Words of Radiance: Tor hardcover, March 2014, 1080 pages, cover art by Michael Whelan. Words of Radiance is the second volume of Sanderson's Stormlight Archive epic fantasy series. Like The Wheel of Time, which Sanderson completed after Robert Jordan's death, The Stormlight Archive is a multi-volume series of door-stopper fantasies. Sanderson has written several other novels and won the Hugo Award for his novella "The Emperor's Soul."
Words of Radiance begins with a flashback to when Jasnah Kholin was introduced to Shadesmar, the mythological realm of the magical spheres called spren, and soon after was witness to the assassination of her father, the king. Six years later, Jasnah has taken on a young woman named Shallan as a sort of apprentice. As they sail together through the frigid seas bordering the south of the kingdom, Shallan is delighted to learn that Jasnah is attempting to arrange for Shallan to marry Jasnah's cousin. I don't know how any of this relates to what happened in the first volume of this series, which I have not read, but so far I'm not having any difficulty following the story.
Into the Wilderness: Pyr hardcover, January 2014 (published in New Zealand in 2010), 331 pages, cover images by Roy Hsu & Koolstock. Into the Wilderness is Book Two in Hager's Book of the Lamb young adult series. Hager has written multiple YA books that have been well received in her home of New Zealand. Book of the Lamb is her first work to receive wide distribution in the U.S.
Into the Wilderness begins on a small boat being tossed about a large ocean. Our dark-skinned protagonist Maryam has escaped the racial and religious oppression of her island home, along with her best friend Ruth and her white boyfriend Joseph. Also with them is Lazarus, another white boy of privilege who, unlike Joseph, is an unsufferable prick who didn't see anything wrong with the repressive system they just left. (Makes things easier on the author when the characters are thoughtful enough to bring a bad guy along with them as they travel, eh?) Our characters don't know what to expect on their journey, having been assured by their society's untrustworthy leaders that the rest of the world was destroyed in some calamity. On the first leg of the trip, Maryam consoles Ruth, who was raped by their society's leader (Lazarus's father), and makes out with Joseph.

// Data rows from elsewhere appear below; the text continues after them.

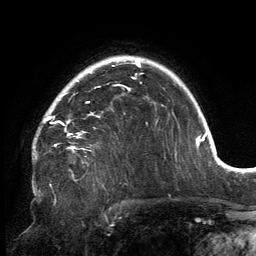
Breast MRI, one axial slice; position 112 of 134 along the scan axis; cropped to one breast; dynamic contrast-enhanced series, time point 2 of 6 at this slice position (early post-contrast); 3 T; TE 2.7 ms, TR 6.5 ms; 1.2 mm slice thickness; 256 × 256 image matrix, field of view 200 × 200 mm. Female patient.
Annotated regions visible in this slice (semi-automatic segmentation, software-assisted and operator-edited):
- enhancing-tissue mask used for the functional tumour volume (all voxels passing the contrast-enhancement thresholds inside the analysis volume; usually the tumour): bounding box <33,80,130,149> (left, top, right, bottom; pixels)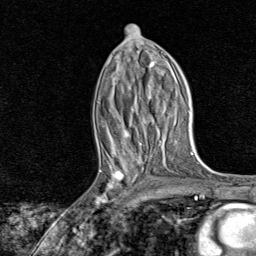
Breast MRI, one axial slice. Slice 38 of 80 in the series (ordered by position). Cropped to one breast. Dynamic contrast-enhanced series, time point 2 of 8 at this slice position (early post-contrast). 1.5 T. TE 1.8 ms, TR 4.3 ms. 2 mm slice thickness. 256 × 256 image matrix, field of view 180 × 180 mm. Female patient.
Outlined on this slice (semi-automatic segmentation, software-assisted and operator-edited):
- enhancing-tissue mask used for the functional tumour volume (all voxels passing the contrast-enhancement thresholds inside the analysis volume; usually the tumour): bounding box [x1, y1, x2, y2] px = [88, 161, 140, 220]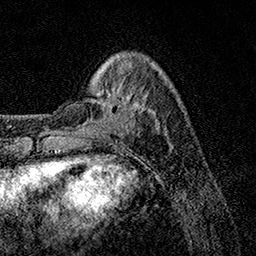
Breast MRI, one axial slice; cropped to one breast; dynamic contrast-enhanced series, time point 2 of 7 at this slice position (early post-contrast); 1.5 T; TE 3.5 ms, TR 7.2 ms; 1 mm slice thickness; 256 × 256 image matrix. Female patient.
Outlined on this slice (semi-automatic segmentation, software-assisted and operator-edited):
- enhancing-tissue mask used for the functional tumour volume (all voxels passing the contrast-enhancement thresholds inside the analysis volume; usually the tumour): bounding box (x1, y1, x2, y2) in pixels: (105, 90, 135, 129)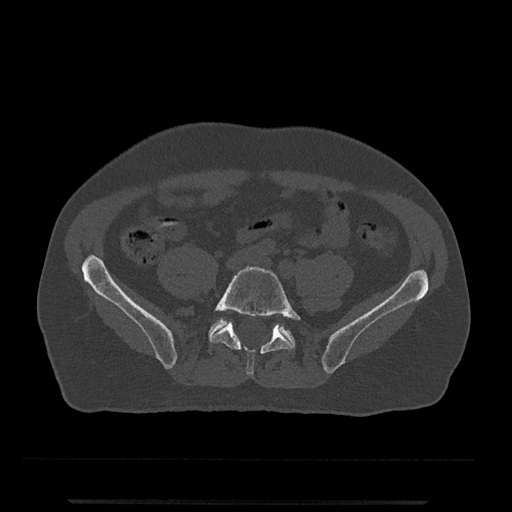
CT including the spine, one axial slice. Slice 65 of 797 in the series (ordered by position). Reconstruction kernel Br40s/3. 120 kVp. Bone window (W 1800 / L 400 HU). 0.5 mm slice thickness. 512 × 512 image matrix, field of view 419 × 419 mm. Patient: male, 63 years. From the clinical record (not read from this slice): primary cancer: prostate.
Annotated regions visible in this slice (semi-automatic segmentation, software-assisted and operator-edited):
- L5 vertebra: bounding box [x1, y1, x2, y2] px = [211, 266, 301, 376]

The Battle: I have a confession to make: I harbor a mild prejudice against multi-volume series of fat fantasy novels. There's a sameness to many fat fantasies, and as a relatively slow reader I am easily intimidated by the sheer mass of such books. So while Into the Wilderness struck me as an appealing YA book, I was not especially looking forward to diving into Words of Radiance.
That turned around quickly. After just the prologue and the first chapter of Words of Radiance, Brandon Sanderson is already well on his way to winning me over with his sprawling series. The writing is nice but not distracting. The characterization is strong so far——I am especially interested in Shallan, a very uncertain but likable young character. The magical system involving the "spren" seems interesting. I liked Shallan's comparison of the spren, "fragments of human expectation, given life," to how authority often comes simply from acting with self-confidence. And the story already has some nice scenery, such as the huge santhid swimming alongside Shallan's ship. I'm looking forward to more of this book, and suddenly the idea of reading thousands of pages in this series doesn't seem so daunting.
Meanwhile, I've already lost interest in Into the Wilderness after the first two chapters. The fundamental problem for me is that the story lacks any subtlety, even for a YA book. The characters are either shining with purity or rotten to the core. The dialogue is clunky, because Hager is so intent on getting the characters to make her points as clearly as possible. And the narrative repeatedly drops into lecture mode. For example, when Joseph notes that a dolphin swimming past shows no fear, Maryam answers:
"Why would it, when it has free rein of this vast ocean?" Fear is something you have to learn first hand, she thought, remembering her own shocking swing from bliss to dread after she had Crossed from the atoll to the Holy City. Could anything be worse than knowing those you most trusted had betrayed you? She reckoned not.This is a fine passage, until the last two sentences. The "Could anything be worse" line is an unnecessary intrusion by the author. For Hager to then actually answer her own rhetorical question demonstrates an appalling lack of trust in her readers. I sensed the same lack of trust in multiple other passages in the first 38 pages of Into the Wilderness, leaving me less than anxious to read more.
THE WINNER: Words of Radiance by Brandon Sanderson
Words of Radiance advances to the second round to take on Swords of Good Men by Snorri Kristjansson.